## [EXERCISE PASSAGE]
Tuesday 22 November 2011

It's still there.....

Enough said really.  The lump is still there.  I have poked it, prodded it, even attempted to stick sterile needles into it.  This is driving me crazy, I just want to know what it is; do I or do I not have Cancer? 

If it were to be the big C, then I could cope with that.  It;s one of those things that I could set my mind to fight as if it were a separate physicalk opponent.  I picture myself as one of the knights of olden days, and the tumours would be my sworn enemy, with whom I must fight to the death....  But I clearly have too much time to think.

Regardless of all the traumatic events going on around me, I wanted to talk to you today about the wholke routine of looking after yourself when you have TS. This routine will vary from person to person, depending on things like whether or not you have a trach or a T tube, a stent or a permanent stome, or if you are going au naturel.

My routine at the moment begins with a whole lot of medication.  I take five different painkillers, four to five times a day.  These are to stop me going crazy from the pain.  I take lithium carbonate one or two times a day.  Sometimes never, but that's a whole other story.  I take carbocisteine, to loosen up the secretions in my aireway, and to thin them down and make it possible for me to cough them out, and harder for them to stick lioke glue to my stent and block it.  This drug is my wonder drug, and my life before it was becoming very very difficult.  During the summer, I woiuld be admitted to hospital every week with obstructions and chest infections.  The final part of my routine is to nebulise.  I do this a minimum of four times a day, and more often if required.  The nebulisers keep me well by keeping my airway moist, and by keeping the secretions in my airway loose.  My cough is not powerful enopugh to clear my airway, so most of these drugs are prescribed to help me with that.  Finally, I take a long term antibiotic, to help stop my poor clogged up lungs from becoming damaged from infection.

I do all of this every single day,  There are days when I feel mentally as if I just cannot do it any morem but I remember well what it is like to not be able to breathe at all, and it is because of that that I never miss a treatment.

You have to find a way to make it work for you.  I have managed to go on holiday by virtue of good planning.  I have however missed out on several nights out because my airway will not clear enough for me to come off the nebuliser.

Being tired is not a reason to skip your treatment regime.  Doing so will make you ill.  Skipping nebulisers in particular will clog up your small airways and make you almost guaranteed to get an infection.  You have to take responsibility for your own health and your own health care to a certain extent.  You can do it!!

Again, being fed up or bored is not a reason to skip your treatment regime.  Getting arrested is still not a reason; you have to tell them you are serioously unwell and need treatment, and they must comply, 

You get the picture; skipping treatment will lead to obstructions and infections, neither of which are nice.  So on those days when you are exhausted and you just want to sleep, put the nebuliser next to your bedm hook yourself up. and you are free to doze.  That's how I manage it.

It doesn't guarantee you good health, but not doing it almost certainly guarantees you bad health.  I've been there, and I'm certain many of you guys have too.  I hope we never get ill like that again.

(Saved data entries)
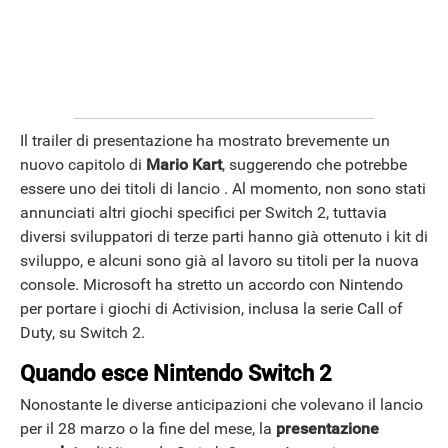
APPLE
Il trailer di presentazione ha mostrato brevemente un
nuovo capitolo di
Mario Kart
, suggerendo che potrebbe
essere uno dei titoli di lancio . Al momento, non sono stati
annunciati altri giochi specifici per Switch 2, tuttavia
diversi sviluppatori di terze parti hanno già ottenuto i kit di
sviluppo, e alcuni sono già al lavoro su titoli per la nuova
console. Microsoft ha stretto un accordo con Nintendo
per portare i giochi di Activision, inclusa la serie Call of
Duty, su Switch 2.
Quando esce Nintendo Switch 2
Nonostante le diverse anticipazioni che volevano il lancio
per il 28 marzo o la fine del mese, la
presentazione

## [TASK DESCRIPTION]
Summarize the blog post about living with TS in two sentences. Rely on the blog post alone.

## [SOLUTION]
The writer still has a lump and wonders whether it is cancer, then describes a daily TS routine of painkillers, lithium carbonate, carbocisteine to loosen airway secretions, nebulising at least four times a day, and a long-term antibiotic. The post urges readers never to skip their treatment regime, even when tired, fed up or bored, because skipping leads to obstructions and infections.